> _What you have to do_
Convert all of the rows below into a numbered list, with one item per line and the blank lines omitted.

> _Chart analysis data_
*** Begin section ***
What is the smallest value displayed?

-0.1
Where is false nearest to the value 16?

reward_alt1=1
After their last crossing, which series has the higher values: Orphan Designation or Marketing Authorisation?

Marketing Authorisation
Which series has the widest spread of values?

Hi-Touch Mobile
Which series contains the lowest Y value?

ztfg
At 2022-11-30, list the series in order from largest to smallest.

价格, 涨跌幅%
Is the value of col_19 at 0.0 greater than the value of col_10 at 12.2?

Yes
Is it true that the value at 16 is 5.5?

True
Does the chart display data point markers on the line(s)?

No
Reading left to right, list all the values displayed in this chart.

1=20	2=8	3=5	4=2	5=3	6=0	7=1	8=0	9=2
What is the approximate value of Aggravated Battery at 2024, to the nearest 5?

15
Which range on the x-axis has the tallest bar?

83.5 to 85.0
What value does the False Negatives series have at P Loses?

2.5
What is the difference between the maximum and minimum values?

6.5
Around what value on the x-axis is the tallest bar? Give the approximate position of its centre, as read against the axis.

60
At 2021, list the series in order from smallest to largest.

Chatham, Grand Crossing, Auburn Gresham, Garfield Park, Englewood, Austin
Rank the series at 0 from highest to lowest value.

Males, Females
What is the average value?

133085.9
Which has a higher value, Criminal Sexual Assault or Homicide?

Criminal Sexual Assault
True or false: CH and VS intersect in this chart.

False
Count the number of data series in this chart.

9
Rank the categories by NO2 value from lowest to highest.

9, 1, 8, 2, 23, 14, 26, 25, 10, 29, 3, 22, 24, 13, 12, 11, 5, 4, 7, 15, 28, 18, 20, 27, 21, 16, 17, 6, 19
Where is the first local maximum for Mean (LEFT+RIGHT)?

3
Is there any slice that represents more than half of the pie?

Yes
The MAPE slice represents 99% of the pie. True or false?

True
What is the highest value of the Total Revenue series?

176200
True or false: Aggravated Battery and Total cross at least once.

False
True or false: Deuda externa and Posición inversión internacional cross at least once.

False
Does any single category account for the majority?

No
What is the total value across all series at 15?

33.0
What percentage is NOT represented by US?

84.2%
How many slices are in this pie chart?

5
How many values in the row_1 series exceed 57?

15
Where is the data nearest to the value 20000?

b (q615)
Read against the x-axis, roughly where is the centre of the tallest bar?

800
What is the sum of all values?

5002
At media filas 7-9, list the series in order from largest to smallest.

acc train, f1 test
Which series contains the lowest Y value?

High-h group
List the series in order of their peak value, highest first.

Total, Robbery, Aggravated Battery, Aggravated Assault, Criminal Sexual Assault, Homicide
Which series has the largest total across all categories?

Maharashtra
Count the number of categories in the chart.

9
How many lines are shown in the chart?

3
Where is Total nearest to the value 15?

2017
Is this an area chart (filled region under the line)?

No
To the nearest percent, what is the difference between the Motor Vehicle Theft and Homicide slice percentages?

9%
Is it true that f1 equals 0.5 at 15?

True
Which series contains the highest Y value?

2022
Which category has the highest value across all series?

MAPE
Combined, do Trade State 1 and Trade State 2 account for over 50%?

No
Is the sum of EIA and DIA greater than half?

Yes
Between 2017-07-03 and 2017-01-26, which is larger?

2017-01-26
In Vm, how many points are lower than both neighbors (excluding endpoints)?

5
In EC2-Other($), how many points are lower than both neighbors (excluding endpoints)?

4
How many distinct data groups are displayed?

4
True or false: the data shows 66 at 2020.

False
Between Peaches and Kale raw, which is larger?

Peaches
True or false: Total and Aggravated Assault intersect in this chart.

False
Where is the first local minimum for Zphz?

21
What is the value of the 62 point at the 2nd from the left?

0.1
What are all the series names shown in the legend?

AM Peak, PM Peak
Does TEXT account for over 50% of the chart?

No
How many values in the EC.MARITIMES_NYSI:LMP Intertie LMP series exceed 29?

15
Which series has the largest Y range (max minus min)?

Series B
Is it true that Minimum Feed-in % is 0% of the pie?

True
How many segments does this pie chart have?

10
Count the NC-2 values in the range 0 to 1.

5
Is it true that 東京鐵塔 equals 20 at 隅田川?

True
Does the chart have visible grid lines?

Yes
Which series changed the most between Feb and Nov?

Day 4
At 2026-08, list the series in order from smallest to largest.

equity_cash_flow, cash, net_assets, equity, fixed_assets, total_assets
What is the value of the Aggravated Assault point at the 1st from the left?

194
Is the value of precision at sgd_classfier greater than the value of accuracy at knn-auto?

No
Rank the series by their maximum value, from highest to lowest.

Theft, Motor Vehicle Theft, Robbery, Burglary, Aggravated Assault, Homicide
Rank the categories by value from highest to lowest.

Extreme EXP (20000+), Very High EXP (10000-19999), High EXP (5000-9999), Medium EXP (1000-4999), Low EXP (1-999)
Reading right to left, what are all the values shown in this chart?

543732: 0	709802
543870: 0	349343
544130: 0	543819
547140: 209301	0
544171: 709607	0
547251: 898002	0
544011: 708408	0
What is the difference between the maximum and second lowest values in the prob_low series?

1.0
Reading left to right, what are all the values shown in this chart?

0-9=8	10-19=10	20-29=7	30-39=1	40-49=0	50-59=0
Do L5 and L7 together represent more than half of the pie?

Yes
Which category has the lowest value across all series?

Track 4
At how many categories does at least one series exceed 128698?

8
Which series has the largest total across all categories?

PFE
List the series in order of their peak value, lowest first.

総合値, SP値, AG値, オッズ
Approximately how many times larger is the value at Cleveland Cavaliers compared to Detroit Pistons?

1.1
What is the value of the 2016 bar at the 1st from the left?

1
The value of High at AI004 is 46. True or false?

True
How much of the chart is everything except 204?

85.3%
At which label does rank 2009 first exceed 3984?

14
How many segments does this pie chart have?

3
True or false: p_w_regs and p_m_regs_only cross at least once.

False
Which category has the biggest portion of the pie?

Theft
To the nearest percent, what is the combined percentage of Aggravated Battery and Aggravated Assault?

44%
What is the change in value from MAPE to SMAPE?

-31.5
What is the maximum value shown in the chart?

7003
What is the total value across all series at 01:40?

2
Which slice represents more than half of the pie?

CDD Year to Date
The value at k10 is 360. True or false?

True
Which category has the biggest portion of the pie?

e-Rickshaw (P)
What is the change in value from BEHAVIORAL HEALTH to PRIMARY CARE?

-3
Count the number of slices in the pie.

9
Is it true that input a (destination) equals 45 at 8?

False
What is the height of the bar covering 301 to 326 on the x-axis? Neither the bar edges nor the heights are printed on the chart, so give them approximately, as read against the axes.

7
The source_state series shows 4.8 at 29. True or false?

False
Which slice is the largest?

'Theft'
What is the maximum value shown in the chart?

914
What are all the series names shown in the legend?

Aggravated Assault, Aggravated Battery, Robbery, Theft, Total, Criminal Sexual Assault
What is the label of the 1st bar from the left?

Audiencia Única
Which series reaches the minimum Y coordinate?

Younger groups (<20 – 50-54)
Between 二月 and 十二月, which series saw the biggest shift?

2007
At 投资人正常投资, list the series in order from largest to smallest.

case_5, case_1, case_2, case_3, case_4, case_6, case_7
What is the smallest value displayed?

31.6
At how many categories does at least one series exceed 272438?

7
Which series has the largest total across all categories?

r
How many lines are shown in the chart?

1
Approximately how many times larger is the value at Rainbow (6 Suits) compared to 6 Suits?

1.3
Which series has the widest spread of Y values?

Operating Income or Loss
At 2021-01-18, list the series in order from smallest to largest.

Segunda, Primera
*** End section ***
> _Answer box_
1. What is the smallest value displayed?
2. -0.1
3. Where is false nearest to the value 16?
4. reward_alt1=1
5. After their last crossing, which series has the higher values: Orphan Designation or Marketing Authorisation?
6. Marketing Authorisation
7. Which series has the widest spread of values?
8. Hi-Touch Mobile
9. Which series contains the lowest Y value?
10. ztfg
11. At 2022-11-30, list the series in order from largest to smallest.
12. 价格, 涨跌幅%
13. Is the value of col_19 at 0.0 greater than the value of col_10 at 12.2?
14. Yes
15. Is it true that the value at 16 is 5.5?
16. True
17. Does the chart display data point markers on the line(s)?
18. No
19. Reading left to right, list all the values displayed in this chart.
20. 1=20	2=8	3=5	4=2	5=3	6=0	7=1	8=0	9=2
21. What is the approximate value of Aggravated Battery at 2024, to the nearest 5?
22. 15
23. Which range on the x-axis has the tallest bar?
24. 83.5 to 85.0
25. What value does the False Negatives series have at P Loses?
26. 2.5
27. What is the difference between the maximum and minimum values?
28. 6.5
29. Around what value on the x-axis is the tallest bar? Give the approximate position of its centre, as read against the axis.
30. 60
31. At 2021, list the series in order from smallest to largest.
32. Chatham, Grand Crossing, Auburn Gresham, Garfield Park, Englewood, Austin
33. Rank the series at 0 from highest to lowest value.
34. Males, Females
35. What is the average value?
36. 133085.9
37. Which has a higher value, Criminal Sexual Assault or Homicide?
38. Criminal Sexual Assault
39. True or false: CH and VS intersect in this chart.
40. False
41. Count the number of data series in this chart.
42. 9
43. Rank the categories by NO2 value from lowest to highest.
44. 9, 1, 8, 2, 23, 14, 26, 25, 10, 29, 3, 22, 24, 13, 12, 11, 5, 4, 7, 15, 28, 18, 20, 27, 21, 16, 17, 6, 19
45. Where is the first local maximum for Mean (LEFT+RIGHT)?
46. 3
47. Is there any slice that represents more than half of the pie?
48. Yes
49. The MAPE slice represents 99% of the pie. True or false?
50. True
51. What is the highest value of the Total Revenue series?
52. 176200
53. True or false: Aggravated Battery and Total cross at least once.
54. False
55. True or false: Deuda externa and Posición inversión internacional cross at least once.
56. False
57. Does any single category account for the majority?
58. No
59. What is the total value across all series at 15?
60. 33.0
61. What percentage is NOT represented by US?
62. 84.2%
63. How many slices are in this pie chart?
64. 5
65. How many values in the row_1 series exceed 57?
66. 15
67. Where is the data nearest to the value 20000?
68. b (q615)
69. Read against the x-axis, roughly where is the centre of the tallest bar?
70. 800
71. What is the sum of all values?
72. 5002
73. At media filas 7-9, list the series in order from largest to smallest.
74. acc train, f1 test
75. Which series contains the lowest Y value?
76. High-h group
77. List the series in order of their peak value, highest first.
78. Total, Robbery, Aggravated Battery, Aggravated Assault, Criminal Sexual Assault, Homicide
79. Which series has the largest total across all categories?
80. Maharashtra
81. Count the number of categories in the chart.
82. 9
83. How many lines are shown in the chart?
84. 3
85. Where is Total nearest to the value 15?
86. 2017
87. Is this an area chart (filled region under the line)?
88. No
89. To the nearest percent, what is the difference between the Motor Vehicle Theft and Homicide slice percentages?
90. 9%
91. Is it true that f1 equals 0.5 at 15?
92. True
93. Which series contains the highest Y value?
94. 2022
95. Which category has the highest value across all series?
96. MAPE
97. Combined, do Trade State 1 and Trade State 2 account for over 50%?
98. No
99. Is the sum of EIA and DIA greater than half?
100. Yes
101. Between 2017-07-03 and 2017-01-26, which is larger?
102. 2017-01-26
103. In Vm, how many points are lower than both neighbors (excluding endpoints)?
104. 5
105. In EC2-Other($), how many points are lower than both neighbors (excluding endpoints)?
106. 4
107. How many distinct data groups are displayed?
108. 4
109. True or false: the data shows 66 at 2020.
110. False
111. Between Peaches and Kale raw, which is larger?
112. Peaches
113. True or false: Total and Aggravated Assault intersect in this chart.
114. False
115. Where is the first local minimum for Zphz?
116. 21
117. What is the value of the 62 point at the 2nd from the left?
118. 0.1
119. What are all the series names shown in the legend?
120. AM Peak, PM Peak
121. Does TEXT account for over 50% of the chart?
122. No
123. How many values in the EC.MARITIMES_NYSI:LMP Intertie LMP series exceed 29?
124. 15
125. Which series has the largest Y range (max minus min)?
126. Series B
127. Is it true that Minimum Feed-in % is 0% of the pie?
128. True
129. How many segments does this pie chart have?
130. 10
131. Count the NC-2 values in the range 0 to 1.
132. 5
133. Is it true that 東京鐵塔 equals 20 at 隅田川?
134. True
135. Does the chart have visible grid lines?
136. Yes
137. Which series changed the most between Feb and Nov?
138. Day 4
139. At 2026-08, list the series in order from smallest to largest.
140. equity_cash_flow, cash, net_assets, equity, fixed_assets, total_assets
141. What is the value of the Aggravated Assault point at the 1st from the left?
142. 194
143. Is the value of precision at sgd_classfier greater than the value of accuracy at knn-auto?
144. No
145. Rank the series by their maximum value, from highest to lowest.
146. Theft, Motor Vehicle Theft, Robbery, Burglary, Aggravated Assault, Homicide
147. Rank the categories by value from highest to lowest.
148. Extreme EXP (20000+), Very High EXP (10000-19999), High EXP (5000-9999), Medium EXP (1000-4999), Low EXP (1-999)
149. Reading right to left, what are all the values shown in this chart?
150. 543732: 0	709802
151. 543870: 0	349343
152. 544130: 0	543819
153. 547140: 209301	0
154. 544171: 709607	0
155. 547251: 898002	0
156. 544011: 708408	0
157. What is the difference between the maximum and second lowest values in the prob_low series?
158. 1.0
159. Reading left to right, what are all the values shown in this chart?
160. 0-9=8	10-19=10	20-29=7	30-39=1	40-49=0	50-59=0
161. Do L5 and L7 together represent more than half of the pie?
162. Yes
163. Which category has the lowest value across all series?
164. Track 4
165. At how many categories does at least one series exceed 128698?
166. 8
167. Which series has the largest total across all categories?
168. PFE
169. List the series in order of their peak value, lowest first.
170. 総合値, SP値, AG値, オッズ
171. Approximately how many times larger is the value at Cleveland Cavaliers compared to Detroit Pistons?
172. 1.1
173. What is the value of the 2016 bar at the 1st from the left?
174. 1
175. The value of High at AI004 is 46. True or false?
176. True
177. How much of the chart is everything except 204?
178. 85.3%
179. At which label does rank 2009 first exceed 3984?
180. 14
181. How many segments does this pie chart have?
182. 3
183. True or false: p_w_regs and p_m_regs_only cross at least once.
184. False
185. Which category has the biggest portion of the pie?
186. Theft
187. To the nearest percent, what is the combined percentage of Aggravated Battery and Aggravated Assault?
188. 44%
189. What is the change in value from MAPE to SMAPE?
190. -31.5
191. What is the maximum value shown in the chart?
192. 7003
193. What is the total value across all series at 01:40?
194. 2
195. Which slice represents more than half of the pie?
196. CDD Year to Date
197. The value at k10 is 360. True or false?
198. True
199. Which category has the biggest portion of the pie?
200. e-Rickshaw (P)
201. What is the change in value from BEHAVIORAL HEALTH to PRIMARY CARE?
202. -3
203. Count the number of slices in the pie.
204. 9
205. Is it true that input a (destination) equals 45 at 8?
206. False
207. What is the height of the bar covering 301 to 326 on the x-axis? Neither the bar edges nor the heights are printed on the chart, so give them approximately, as read against the axes.
208. 7
209. The source_state series shows 4.8 at 29. True or false?
210. False
211. Which slice is the largest?
212. 'Theft'
213. What is the maximum value shown in the chart?
214. 914
215. What are all the series names shown in the legend?
216. Aggravated Assault, Aggravated Battery, Robbery, Theft, Total, Criminal Sexual Assault
217. What is the label of the 1st bar from the left?
218. Audiencia Única
219. Which series reaches the minimum Y coordinate?
220. Younger groups (<20 – 50-54)
221. Between 二月 and 十二月, which series saw the biggest shift?
222. 2007
223. At 投资人正常投资, list the series in order from largest to smallest.
224. case_5, case_1, case_2, case_3, case_4, case_6, case_7
225. What is the smallest value displayed?
226. 31.6
227. At how many categories does at least one series exceed 272438?
228. 7
229. Which series has the largest total across all categories?
230. r
231. How many lines are shown in the chart?
232. 1
233. Approximately how many times larger is the value at Rainbow (6 Suits) compared to 6 Suits?
234. 1.3
235. Which series has the widest spread of Y values?
236. Operating Income or Loss
237. At 2021-01-18, list the series in order from smallest to largest.
238. Segunda, Primera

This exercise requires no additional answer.